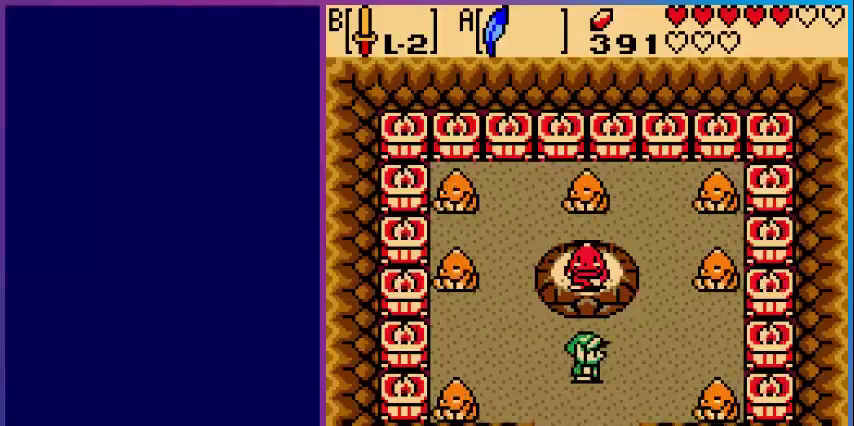
{"buttons": ["B"], "events": [[400, "B", "down"]]}
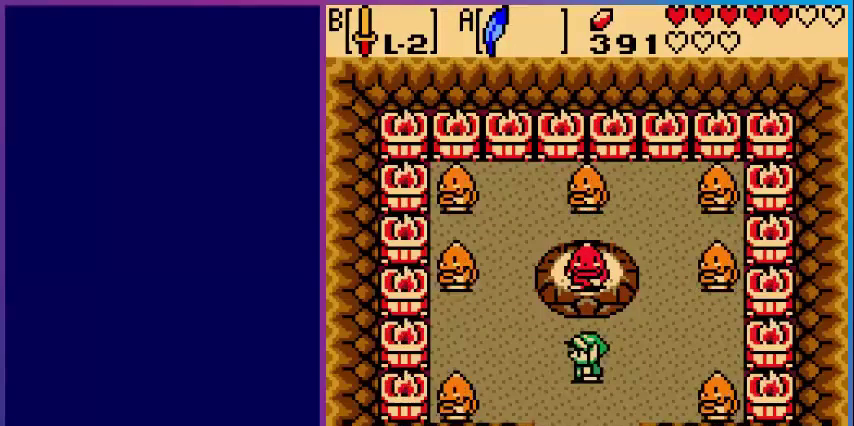
{"buttons": [], "events": [[80, "B", "up"], [240, "B", "down"], [440, "B", "up"]]}
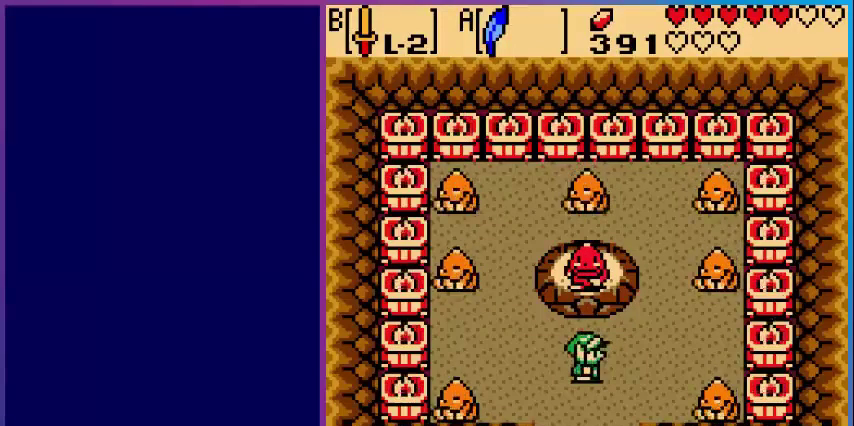
{"buttons": [], "events": [[80, "A", "down"], [280, "A", "up"]]}
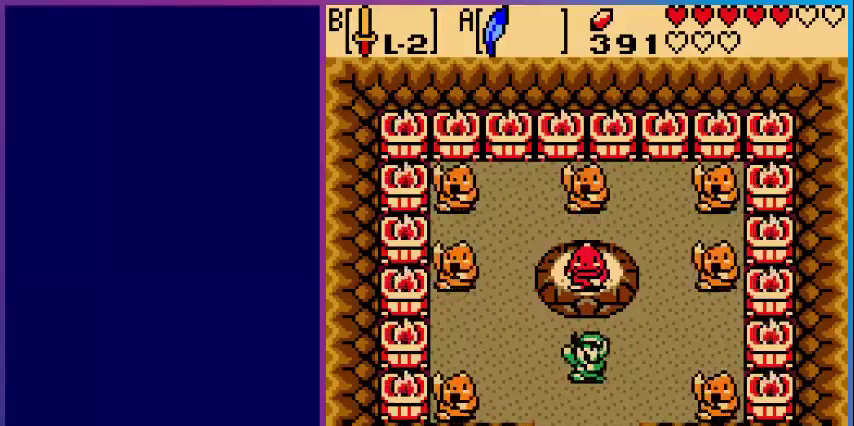
{"buttons": [], "events": []}
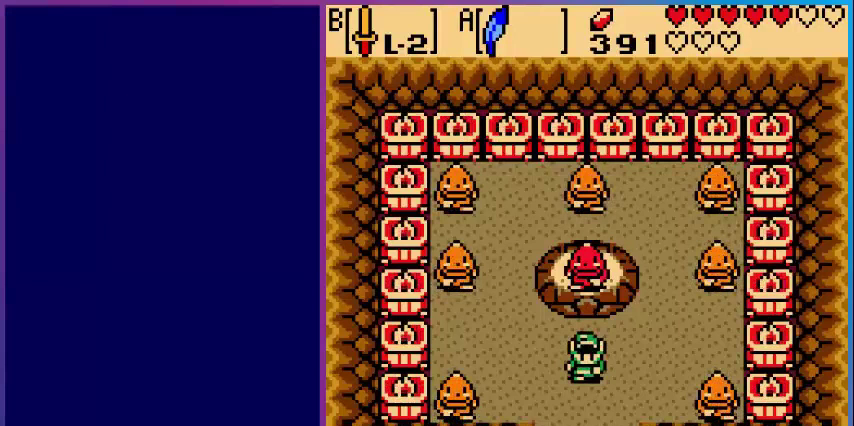
{"buttons": [], "events": []}
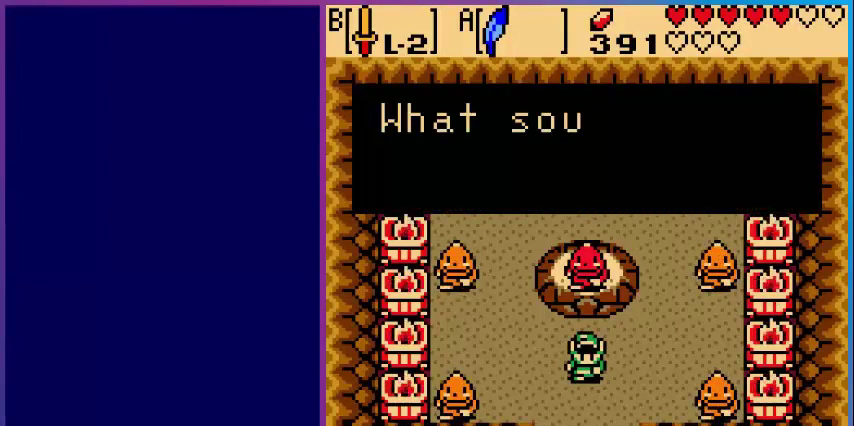
{"buttons": ["A"], "events": [[480, "A", "down"]]}
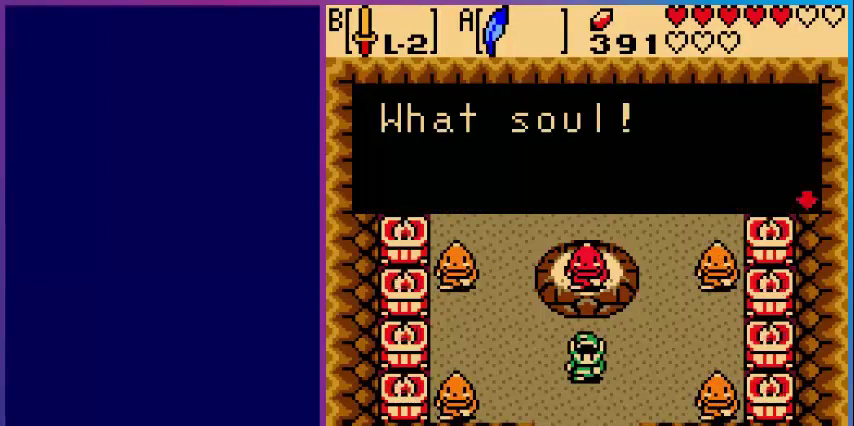
{"buttons": [], "events": [[80, "A", "up"]]}
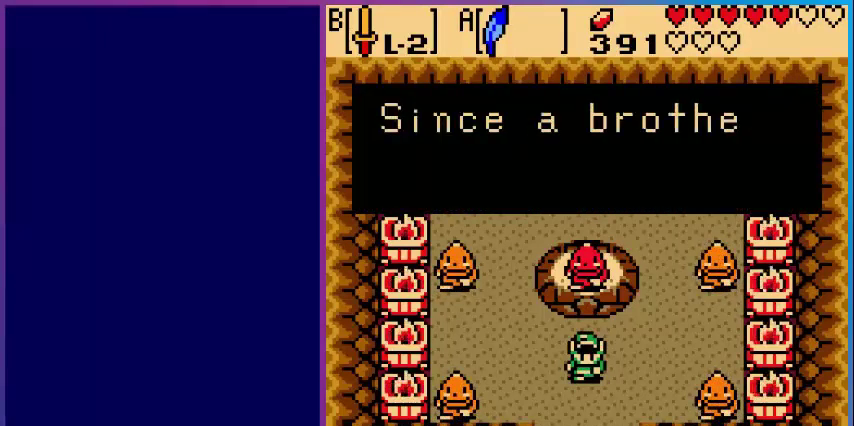
{"buttons": [], "events": []}
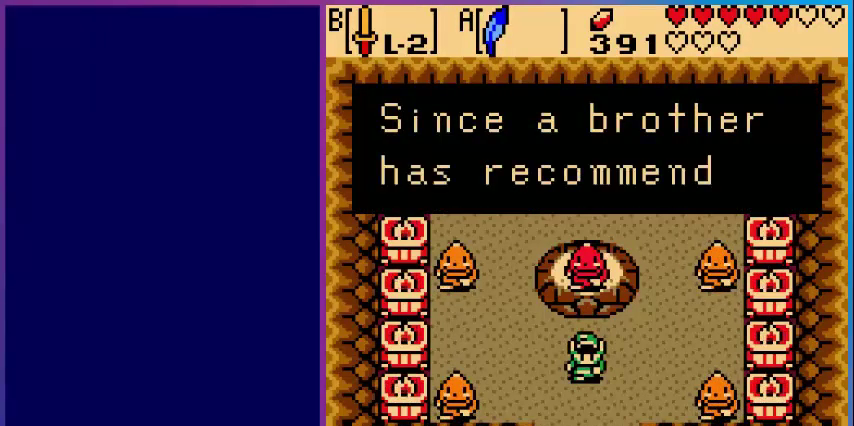
{"buttons": [], "events": [[360, "A", "down"], [480, "A", "up"]]}
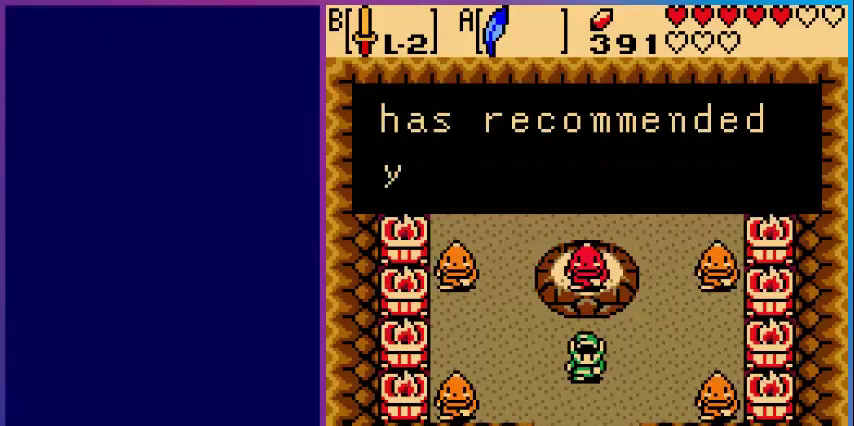
{"buttons": [], "events": [[360, "A", "down"], [440, "A", "up"]]}
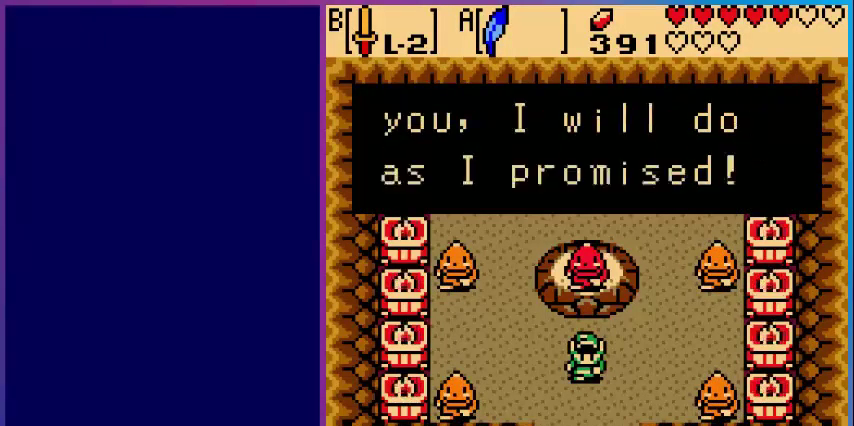
{"buttons": ["A"], "events": [[480, "A", "down"]]}
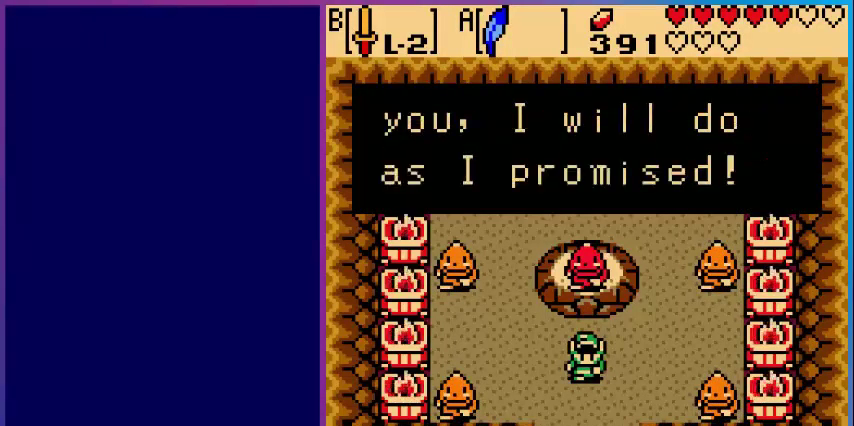
{"buttons": [], "events": [[200, "A", "up"]]}
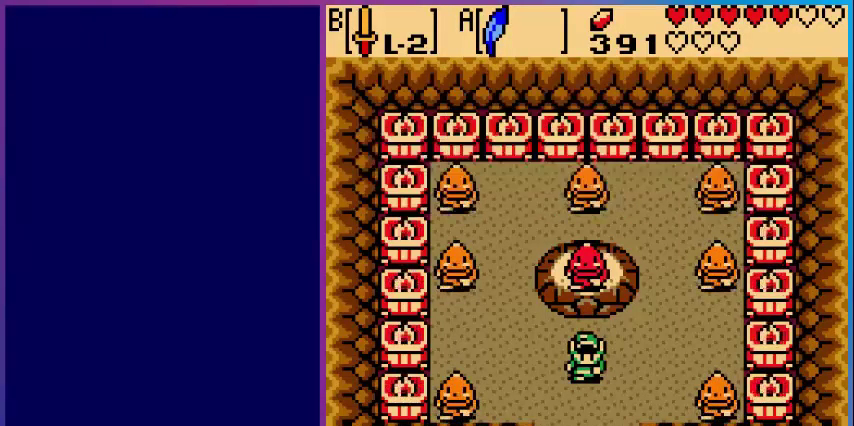
{"buttons": [], "events": []}
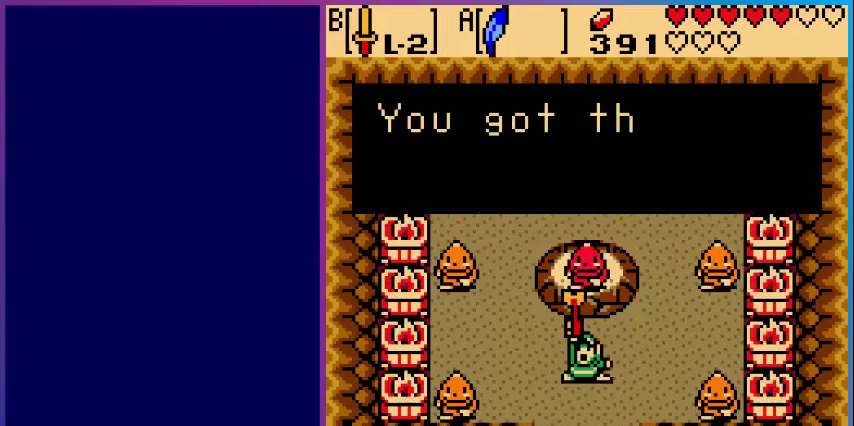
{"buttons": [], "events": [[400, "A", "down"], [520, "A", "up"]]}
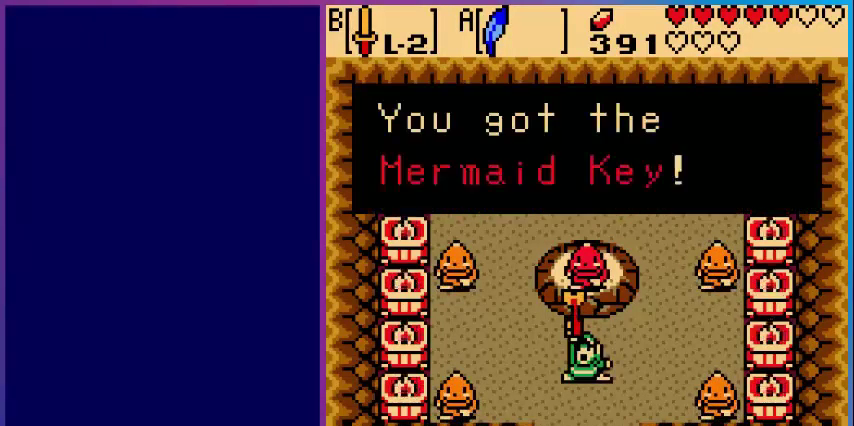
{"buttons": [], "events": [[280, "A", "down"], [400, "A", "up"]]}
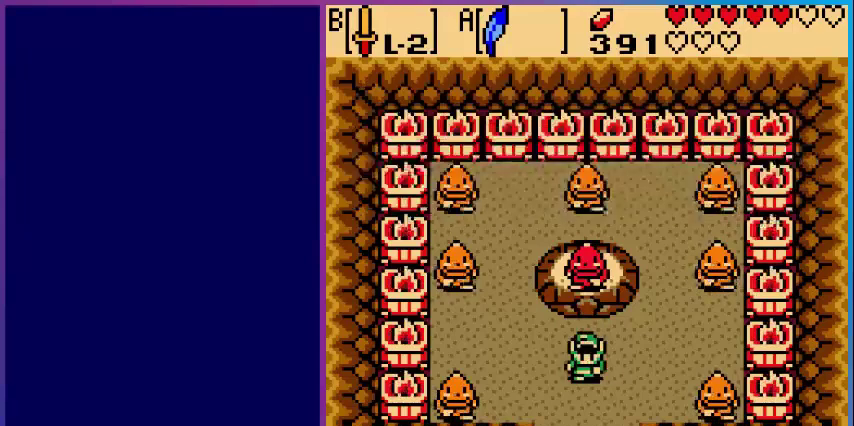
{"buttons": ["DPAD_DOWN"], "events": [[320, "DPAD_DOWN", "down"]]}
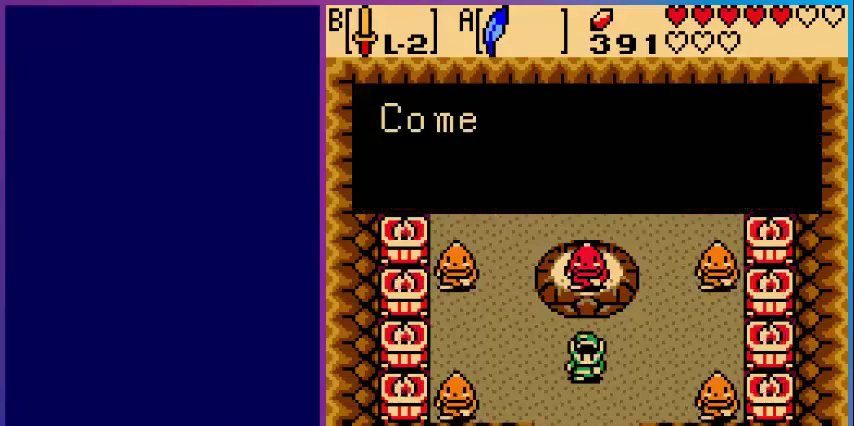
{"buttons": [], "events": [[280, "DPAD_DOWN", "up"], [360, "B", "down"], [480, "B", "up"]]}
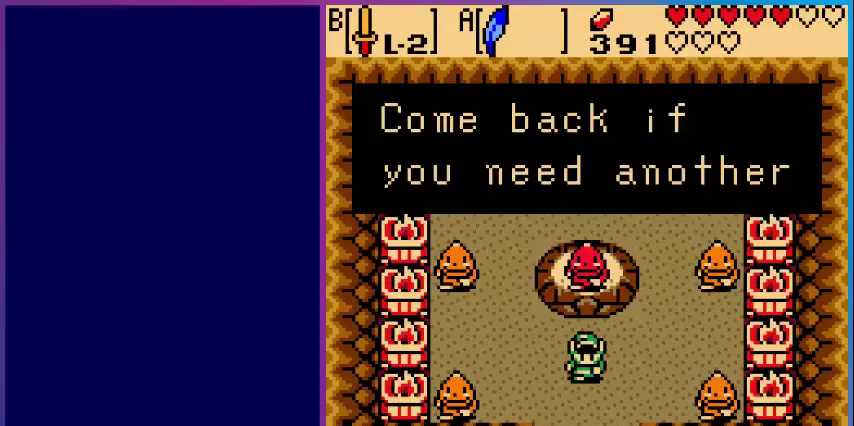
{"buttons": [], "events": [[400, "B", "down"], [480, "B", "up"]]}
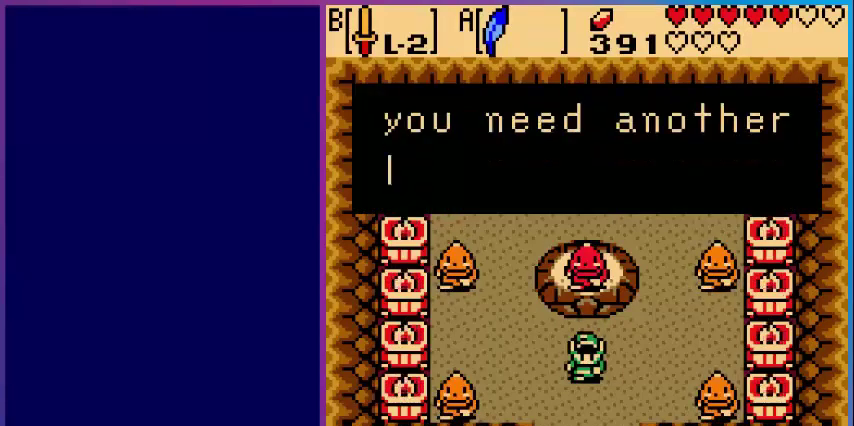
{"buttons": [], "events": [[160, "B", "down"], [280, "B", "up"]]}
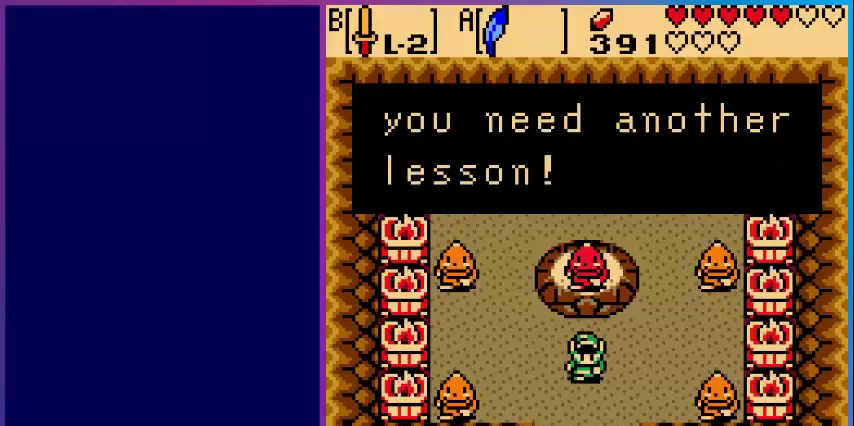
{"buttons": ["DPAD_DOWN"], "events": [[80, "B", "down"], [200, "B", "up"], [200, "DPAD_DOWN", "down"]]}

####

→ **What to work on**
The reply must contain every entry above, exactly as written, and none of the pictures.

→ **Task answer**
{"buttons": ["B"], "events": [[400, "B", "down"]]}
{"buttons": [], "events": [[80, "B", "up"], [240, "B", "down"], [440, "B", "up"]]}
{"buttons": [], "events": [[80, "A", "down"], [280, "A", "up"]]}
{"buttons": [], "events": []}
{"buttons": [], "events": []}
{"buttons": ["A"], "events": [[480, "A", "down"]]}
{"buttons": [], "events": [[80, "A", "up"]]}
{"buttons": [], "events": []}
{"buttons": [], "events": [[360, "A", "down"], [480, "A", "up"]]}
{"buttons": [], "events": [[360, "A", "down"], [440, "A", "up"]]}
{"buttons": ["A"], "events": [[480, "A", "down"]]}
{"buttons": [], "events": [[200, "A", "up"]]}
{"buttons": [], "events": []}
{"buttons": [], "events": [[400, "A", "down"], [520, "A", "up"]]}
{"buttons": [], "events": [[280, "A", "down"], [400, "A", "up"]]}
{"buttons": ["DPAD_DOWN"], "events": [[320, "DPAD_DOWN", "down"]]}
{"buttons": [], "events": [[280, "DPAD_DOWN", "up"], [360, "B", "down"], [480, "B", "up"]]}
{"buttons": [], "events": [[400, "B", "down"], [480, "B", "up"]]}
{"buttons": [], "events": [[160, "B", "down"], [280, "B", "up"]]}
{"buttons": ["DPAD_DOWN"], "events": [[80, "B", "down"], [200, "B", "up"], [200, "DPAD_DOWN", "down"]]}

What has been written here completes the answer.